A similar case is the cooperation with Renesas. With its innovative ML capabilities, Cerebrus is equipped with Cadence’s RTL-to-signoff tool process, which brings automatic process optimization and layout planning optimization, and improves design performance by more than 10%. Samsung foundries have also adopted Cerebrus and Cadence’s digital design implementation processes in multiple applications. This is because Samsung has observed that Cerebrus reduces power consumption by more than 8% on some of the most critical modules in just a few days, which in the past took months to achieve through manual operation. In addition, Samsung is using Cerebrus for automatic layout planning and power distribution network selection, which increases the final design timing by more than 50%. As Cerebrus and the digital implementation process provide better PPA results and significant productivity improvements, this solution has become a valuable addition to Samsung’s DTCO program.
Mr. Liu Miao stated objectively that Cerebrus may be able to solve 80% of the problems, but the remaining 20% of the work still needs to be done by humans. Common prosperity is beyond reach and requires the joint efforts of all mankind. Cerebrus’s meaning is to liberate humans from tedious work, to think about the 20% more valuable work, such as chip stacking, chip architecture and other more difficult tasks.
Regarding the development of Cerebrus in the future, Mr.

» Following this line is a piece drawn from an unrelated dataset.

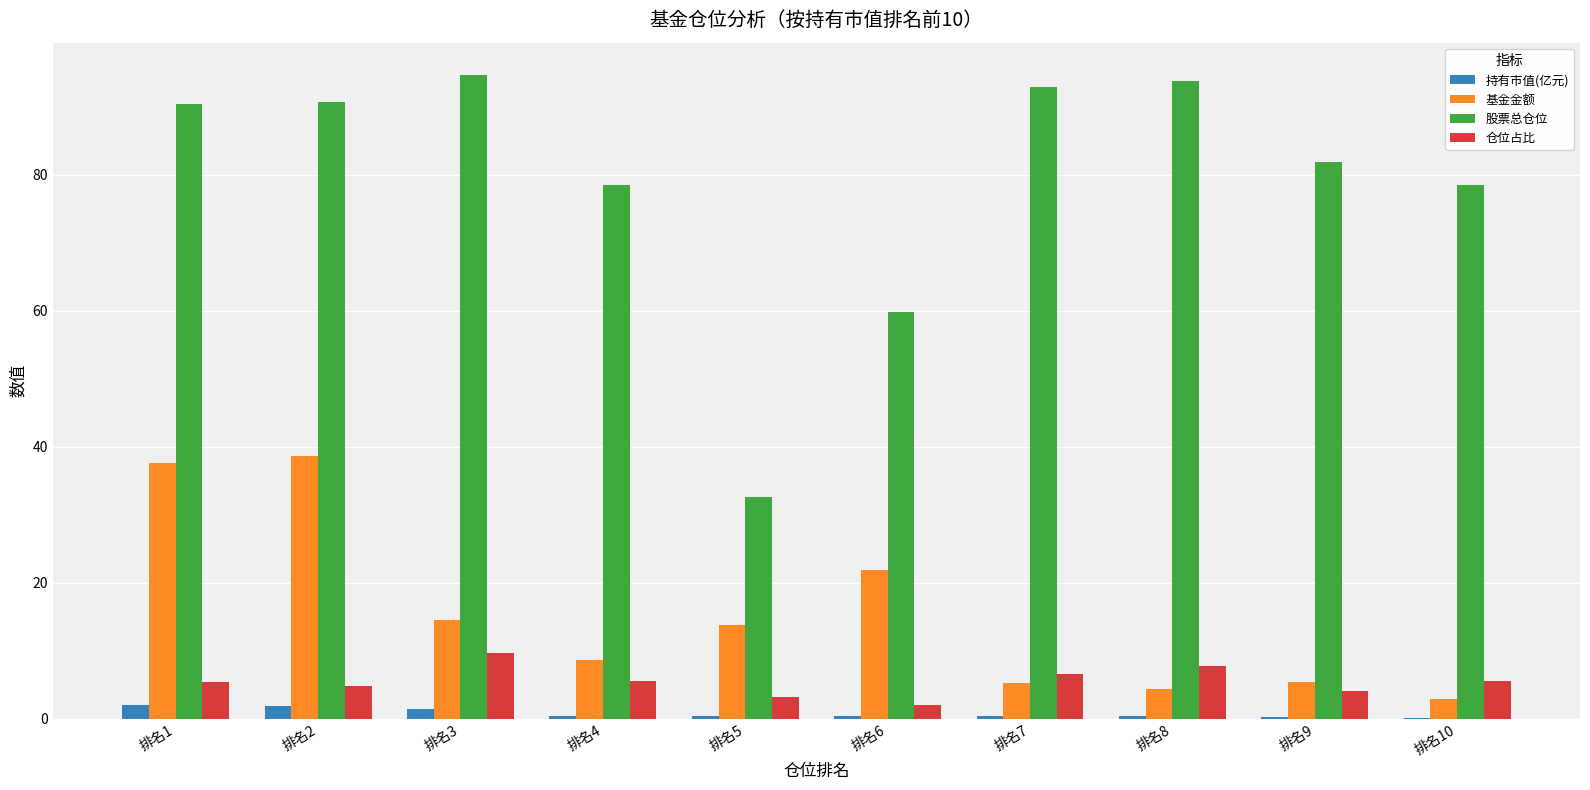

What are all the series names shown in the legend?

持有市值(亿元), 基金金额, 股票总仓位, 仓位占比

Liu Miao also revealed: “To make the existing models more accurate, the accuracy of probability theory is also the direction we have been working hard. Then we will build our own models based on different chips and processes. Libraries, these models are not strongly related to customers.”
Concluding remarks
Looking back at the development history of Cadence for more than 30 years, from the initial pursuit of chip design excellence, to system-level innovation after 2000, to the emergence of Cerberus with AI as the engine now, Cadence has been advancing with the times and catering to The customer’s development direction.